"Why not? My friendship for you need deprive her of nothing."
"I must think it over."
"Don't think. Don't analyze at all. Just stay." A grave smile lighted his face. "I'm not making this as a selfish proposition, Diana. I shan't expect to absorb you, to take you away from other friendships. But I want you to be near me at such times as this; when my world was without a ray of light, you illumined it with your friendly taper."
Diana climbed the steps in an uplifted mood. This, then, was the solution of the difficulty. She had been making high tragedy of the situation when it might be solved sensibly. She remembered a quotation which she had copied in her school note-book: "My friend is one with whom I can associate my choicest thought." Her friendship with Anthony could go on as before. She could be an inspirational force in his life. Had she the right to refuse?
She found Bettina and Sophie sitting up for her.
"Oh, you're back so soon," Bettina said. "Is she better? Is that little girl better?"

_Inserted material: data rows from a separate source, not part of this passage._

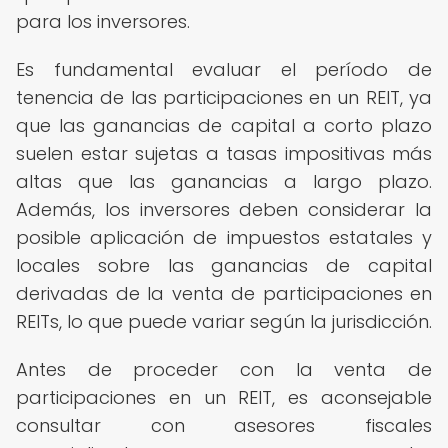
para los inversores.
Es fundamental evaluar el período de
tenencia de las participaciones en un REIT, ya
que las ganancias de capital a corto plazo
suelen estar sujetas a tasas impositivas más
altas que las ganancias a largo plazo.
Además, los inversores deben considerar la
posible aplicación de impuestos estatales y
locales sobre las ganancias de capital
derivadas de la venta de participaciones en
REITs, lo que puede variar según la jurisdicción.
Antes de proceder con la venta de
participaciones en un REIT, es aconsejable
consultar con asesores fiscales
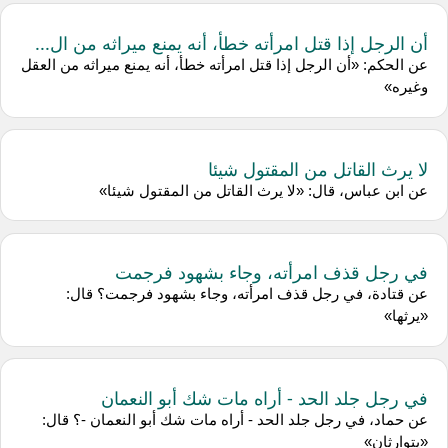
أن الرجل إذا قتل امرأته خطأ، أنه يمنع ميراثه من ال...
عن الحكم: «أن الرجل إذا قتل امرأته خطأ، أنه يمنع ميراثه من العقل
وغيره»
لا يرث القاتل من المقتول شيئا
عن ابن عباس، قال: «لا يرث القاتل من المقتول شيئا»
في رجل قذف امرأته، وجاء بشهود فرجمت
عن قتادة، في رجل قذف امرأته، وجاء بشهود فرجمت؟ قال:
«يرثها»
في رجل جلد الحد - أراه مات شك أبو النعمان
عن حماد، في رجل جلد الحد - أراه مات شك أبو النعمان -؟ قال:
«يتوارثان»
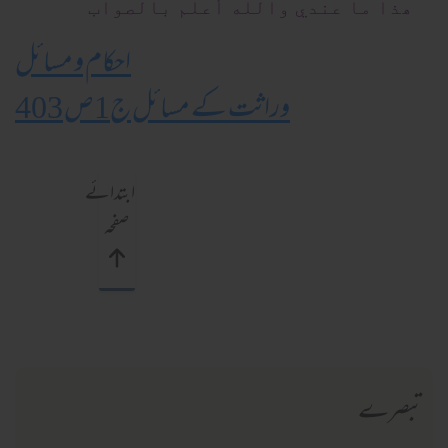
ھذا ما عندي والله أعلم بالصواب
احکام و مسائل
وراثت کے مسائل ج1ص 403
ابتدائے
صفحہ
تبصرے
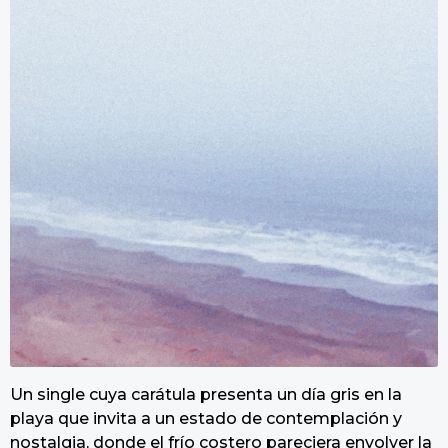
Un single cuya carátula presenta un día gris en la
playa que invita a un estado de contemplación y
nostalgia, donde el frío costero pareciera envolver la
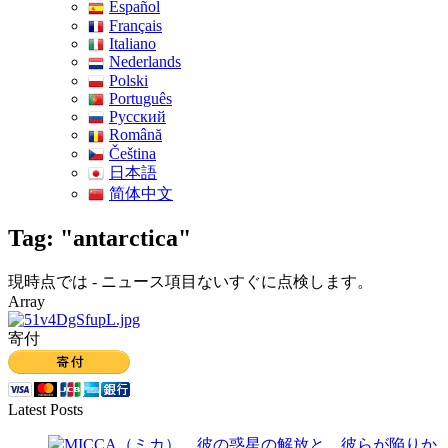
Español
Français
Italiano
Nederlands
Polski
Português
Pусский
Română
Čeština
日本語
简体中文
Tag: "antarctica"
現時点では - ニュース項目ないすぐに点検します。
Array
寄付
Latest Posts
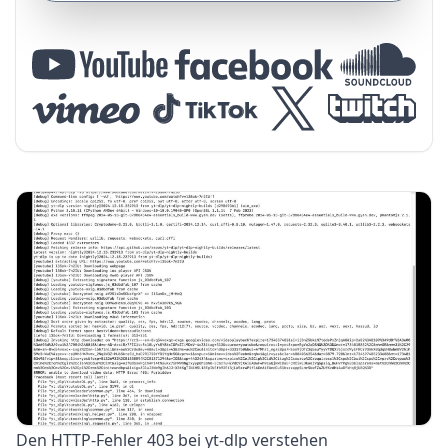
Den HTTP-Fehler 403 bei yt-dlp verstehen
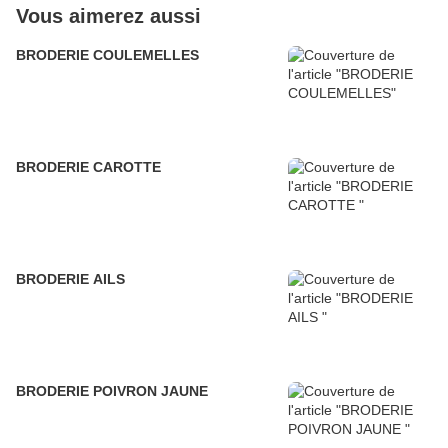
Vous aimerez aussi
BRODERIE COULEMELLES
BRODERIE CAROTTE
BRODERIE AILS
BRODERIE POIVRON JAUNE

Diana returned to realities with a shock. How selfish she had been! She had almost forgotten that poor little soul at the hospital.
"No, she isn't better." She shrank from voicing the truth. "They couldn't save her, and before I reached there she was—gone."
"Dead!" Bettina shuddered. "Oh, I think such things are dreadful; I don't see how Anthony stands it."
"It has made him very miserable," Diana told her; "he hates to lose a case."